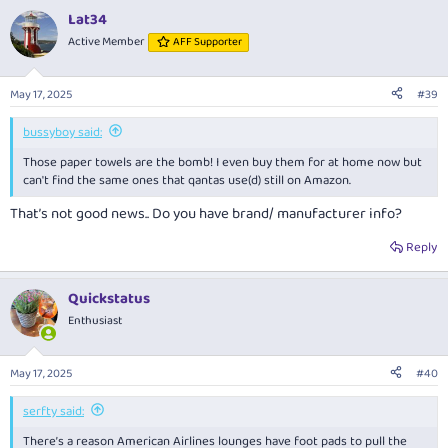
a
Lat34
c
t
Active Member
AFF Supporter
i
o
n
May 17, 2025
#39
s
:
bussyboy said:
Those paper towels are the bomb! I even buy them for at home now but
can't find the same ones that qantas use(d) still on Amazon.
That’s not good news.. Do you have brand/ manufacturer info?
Reply
Quickstatus
Enthusiast
May 17, 2025
#40
serfty said:
There’s a reason American Airlines lounges have foot pads to pull the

# [Directions for this task]
Having found the line with "Quickstatus", please set it down along with every line after it through the end of the material above, exactly and with nothing added.

# [Written response]
Quickstatus
Enthusiast
May 17, 2025
#40
serfty said:
There’s a reason American Airlines lounges have foot pads to pull the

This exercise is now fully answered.